◆ **Written request**:
Copy out the items below, everything from the line containing "elevation (m): 400" down to the line containing "scientific name: Triteleia hyacinthina", with no changes.

==== Information provided ====

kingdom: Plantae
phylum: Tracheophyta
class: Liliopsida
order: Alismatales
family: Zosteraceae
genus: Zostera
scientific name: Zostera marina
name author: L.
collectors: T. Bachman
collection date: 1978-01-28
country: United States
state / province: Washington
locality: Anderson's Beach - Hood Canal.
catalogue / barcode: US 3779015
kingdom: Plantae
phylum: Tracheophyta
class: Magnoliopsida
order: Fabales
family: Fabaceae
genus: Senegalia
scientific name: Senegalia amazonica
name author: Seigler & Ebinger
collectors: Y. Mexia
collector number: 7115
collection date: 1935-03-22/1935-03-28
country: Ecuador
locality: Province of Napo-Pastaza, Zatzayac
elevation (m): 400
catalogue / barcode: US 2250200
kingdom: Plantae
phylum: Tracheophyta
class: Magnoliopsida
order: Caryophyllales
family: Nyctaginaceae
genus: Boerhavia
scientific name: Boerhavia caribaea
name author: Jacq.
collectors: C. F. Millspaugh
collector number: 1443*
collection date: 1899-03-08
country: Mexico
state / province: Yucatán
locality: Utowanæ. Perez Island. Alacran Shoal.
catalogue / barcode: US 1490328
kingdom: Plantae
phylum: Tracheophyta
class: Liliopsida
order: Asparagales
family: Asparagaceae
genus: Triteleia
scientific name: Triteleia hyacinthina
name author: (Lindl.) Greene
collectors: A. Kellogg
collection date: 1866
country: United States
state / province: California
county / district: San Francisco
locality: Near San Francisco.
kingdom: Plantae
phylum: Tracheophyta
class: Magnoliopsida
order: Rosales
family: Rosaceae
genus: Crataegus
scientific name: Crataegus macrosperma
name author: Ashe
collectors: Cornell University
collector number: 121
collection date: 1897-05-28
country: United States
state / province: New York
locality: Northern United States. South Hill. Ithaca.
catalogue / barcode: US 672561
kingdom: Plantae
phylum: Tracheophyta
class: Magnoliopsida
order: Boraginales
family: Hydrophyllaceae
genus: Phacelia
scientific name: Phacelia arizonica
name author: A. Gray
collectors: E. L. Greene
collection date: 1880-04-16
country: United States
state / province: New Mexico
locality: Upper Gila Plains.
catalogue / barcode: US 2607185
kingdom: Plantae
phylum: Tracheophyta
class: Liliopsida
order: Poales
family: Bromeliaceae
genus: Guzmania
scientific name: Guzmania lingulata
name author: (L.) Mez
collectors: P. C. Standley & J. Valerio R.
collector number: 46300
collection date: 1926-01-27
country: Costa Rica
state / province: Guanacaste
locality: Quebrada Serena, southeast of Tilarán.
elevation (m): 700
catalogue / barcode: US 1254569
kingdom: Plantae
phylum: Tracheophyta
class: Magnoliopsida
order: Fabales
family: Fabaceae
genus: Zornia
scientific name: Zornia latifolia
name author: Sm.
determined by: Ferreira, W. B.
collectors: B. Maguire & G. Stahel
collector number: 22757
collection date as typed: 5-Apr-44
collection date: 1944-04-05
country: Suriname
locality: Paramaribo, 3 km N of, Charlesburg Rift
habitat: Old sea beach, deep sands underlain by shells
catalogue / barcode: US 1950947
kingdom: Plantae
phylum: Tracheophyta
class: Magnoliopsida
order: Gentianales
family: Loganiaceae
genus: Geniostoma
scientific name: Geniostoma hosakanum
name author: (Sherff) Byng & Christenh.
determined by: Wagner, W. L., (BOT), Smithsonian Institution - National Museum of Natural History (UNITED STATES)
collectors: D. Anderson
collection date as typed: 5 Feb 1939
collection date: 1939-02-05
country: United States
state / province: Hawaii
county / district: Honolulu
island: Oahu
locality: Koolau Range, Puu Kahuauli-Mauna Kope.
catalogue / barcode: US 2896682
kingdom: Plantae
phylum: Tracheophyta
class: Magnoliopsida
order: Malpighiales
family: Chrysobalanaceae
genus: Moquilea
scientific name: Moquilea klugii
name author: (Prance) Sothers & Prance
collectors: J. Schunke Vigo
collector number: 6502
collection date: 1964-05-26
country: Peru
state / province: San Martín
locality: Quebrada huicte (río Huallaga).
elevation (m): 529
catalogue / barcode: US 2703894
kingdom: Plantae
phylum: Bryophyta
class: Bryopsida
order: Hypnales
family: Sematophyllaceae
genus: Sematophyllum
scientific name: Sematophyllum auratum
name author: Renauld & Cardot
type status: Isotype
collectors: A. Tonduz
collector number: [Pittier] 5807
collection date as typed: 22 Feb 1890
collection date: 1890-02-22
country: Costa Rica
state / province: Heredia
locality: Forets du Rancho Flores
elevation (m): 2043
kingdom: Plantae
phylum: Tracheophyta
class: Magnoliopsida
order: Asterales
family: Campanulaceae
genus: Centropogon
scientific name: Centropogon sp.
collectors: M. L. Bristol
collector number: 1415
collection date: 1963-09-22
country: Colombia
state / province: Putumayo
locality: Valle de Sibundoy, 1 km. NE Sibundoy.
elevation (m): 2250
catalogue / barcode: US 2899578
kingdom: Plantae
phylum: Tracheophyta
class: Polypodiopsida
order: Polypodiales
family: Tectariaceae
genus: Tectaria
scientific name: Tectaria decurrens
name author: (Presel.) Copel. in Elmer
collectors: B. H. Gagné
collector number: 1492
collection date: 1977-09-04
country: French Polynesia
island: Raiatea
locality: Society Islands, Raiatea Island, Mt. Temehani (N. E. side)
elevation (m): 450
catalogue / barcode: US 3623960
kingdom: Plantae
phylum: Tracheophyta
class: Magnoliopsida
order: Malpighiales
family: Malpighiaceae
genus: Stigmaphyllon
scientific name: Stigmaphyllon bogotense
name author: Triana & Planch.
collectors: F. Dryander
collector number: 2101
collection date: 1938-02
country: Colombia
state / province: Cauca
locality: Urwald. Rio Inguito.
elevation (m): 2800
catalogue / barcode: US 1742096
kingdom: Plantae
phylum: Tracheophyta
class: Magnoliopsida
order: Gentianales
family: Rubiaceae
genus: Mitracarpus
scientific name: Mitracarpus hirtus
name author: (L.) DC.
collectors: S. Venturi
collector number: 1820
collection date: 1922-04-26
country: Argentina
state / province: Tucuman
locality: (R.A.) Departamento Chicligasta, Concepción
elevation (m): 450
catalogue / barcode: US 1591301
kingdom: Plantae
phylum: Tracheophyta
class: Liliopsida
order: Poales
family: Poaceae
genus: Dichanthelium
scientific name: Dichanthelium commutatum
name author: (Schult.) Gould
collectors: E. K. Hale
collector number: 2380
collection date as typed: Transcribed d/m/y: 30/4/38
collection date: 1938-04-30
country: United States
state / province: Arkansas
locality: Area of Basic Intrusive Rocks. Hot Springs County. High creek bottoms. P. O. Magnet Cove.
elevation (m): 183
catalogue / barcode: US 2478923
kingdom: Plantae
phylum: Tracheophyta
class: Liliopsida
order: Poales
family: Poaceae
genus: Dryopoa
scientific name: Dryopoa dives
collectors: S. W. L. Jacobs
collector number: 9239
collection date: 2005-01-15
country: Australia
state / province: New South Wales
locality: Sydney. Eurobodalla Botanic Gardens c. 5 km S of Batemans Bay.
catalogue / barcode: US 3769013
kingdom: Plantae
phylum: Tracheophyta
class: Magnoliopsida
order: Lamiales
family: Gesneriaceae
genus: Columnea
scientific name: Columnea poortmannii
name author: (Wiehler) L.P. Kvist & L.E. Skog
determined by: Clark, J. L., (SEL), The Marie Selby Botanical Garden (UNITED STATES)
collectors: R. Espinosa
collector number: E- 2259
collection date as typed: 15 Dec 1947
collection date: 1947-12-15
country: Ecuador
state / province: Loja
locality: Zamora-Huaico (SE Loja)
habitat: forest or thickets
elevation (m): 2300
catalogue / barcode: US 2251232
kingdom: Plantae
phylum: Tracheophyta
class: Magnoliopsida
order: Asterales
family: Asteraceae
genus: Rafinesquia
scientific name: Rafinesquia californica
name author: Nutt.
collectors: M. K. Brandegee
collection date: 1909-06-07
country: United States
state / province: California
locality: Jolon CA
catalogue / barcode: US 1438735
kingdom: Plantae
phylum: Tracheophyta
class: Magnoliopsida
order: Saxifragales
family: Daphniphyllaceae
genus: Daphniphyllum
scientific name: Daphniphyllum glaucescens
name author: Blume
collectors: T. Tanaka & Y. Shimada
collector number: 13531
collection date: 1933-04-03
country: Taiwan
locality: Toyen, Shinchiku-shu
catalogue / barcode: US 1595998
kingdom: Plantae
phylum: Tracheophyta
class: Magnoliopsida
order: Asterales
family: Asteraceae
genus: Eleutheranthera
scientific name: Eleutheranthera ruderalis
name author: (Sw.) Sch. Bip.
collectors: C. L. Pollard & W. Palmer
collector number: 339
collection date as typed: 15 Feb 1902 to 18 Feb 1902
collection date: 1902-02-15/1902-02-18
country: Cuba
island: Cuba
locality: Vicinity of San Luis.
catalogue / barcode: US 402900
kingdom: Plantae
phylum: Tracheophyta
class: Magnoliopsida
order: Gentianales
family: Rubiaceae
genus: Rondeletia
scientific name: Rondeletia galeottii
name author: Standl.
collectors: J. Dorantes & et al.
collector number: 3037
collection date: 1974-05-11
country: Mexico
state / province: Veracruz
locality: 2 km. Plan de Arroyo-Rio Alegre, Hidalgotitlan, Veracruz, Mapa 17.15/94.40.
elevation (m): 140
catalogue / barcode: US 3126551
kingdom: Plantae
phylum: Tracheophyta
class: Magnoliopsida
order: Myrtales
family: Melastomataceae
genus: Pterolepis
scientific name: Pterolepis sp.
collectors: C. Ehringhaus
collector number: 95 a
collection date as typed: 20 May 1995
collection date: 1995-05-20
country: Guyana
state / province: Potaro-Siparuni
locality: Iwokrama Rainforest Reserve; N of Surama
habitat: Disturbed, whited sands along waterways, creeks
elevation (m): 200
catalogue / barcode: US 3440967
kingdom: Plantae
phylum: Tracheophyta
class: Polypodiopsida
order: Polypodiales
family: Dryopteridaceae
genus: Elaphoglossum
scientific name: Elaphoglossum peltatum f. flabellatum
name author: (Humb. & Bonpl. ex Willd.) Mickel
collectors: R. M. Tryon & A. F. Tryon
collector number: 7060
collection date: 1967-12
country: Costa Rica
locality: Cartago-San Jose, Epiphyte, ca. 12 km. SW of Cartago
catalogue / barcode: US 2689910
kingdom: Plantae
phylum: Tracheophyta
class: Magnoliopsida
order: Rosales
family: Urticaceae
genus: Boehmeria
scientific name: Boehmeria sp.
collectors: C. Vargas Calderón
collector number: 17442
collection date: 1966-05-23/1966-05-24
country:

====

◆ **Solution**:
elevation (m): 400
catalogue / barcode: US 2250200
kingdom: Plantae
phylum: Tracheophyta
class: Magnoliopsida
order: Caryophyllales
family: Nyctaginaceae
genus: Boerhavia
scientific name: Boerhavia caribaea
name author: Jacq.
collectors: C. F. Millspaugh
collector number: 1443*
collection date: 1899-03-08
country: Mexico
state / province: Yucatán
locality: Utowanæ. Perez Island. Alacran Shoal.
catalogue / barcode: US 1490328
kingdom: Plantae
phylum: Tracheophyta
class: Liliopsida
order: Asparagales
family: Asparagaceae
genus: Triteleia
scientific name: Triteleia hyacinthina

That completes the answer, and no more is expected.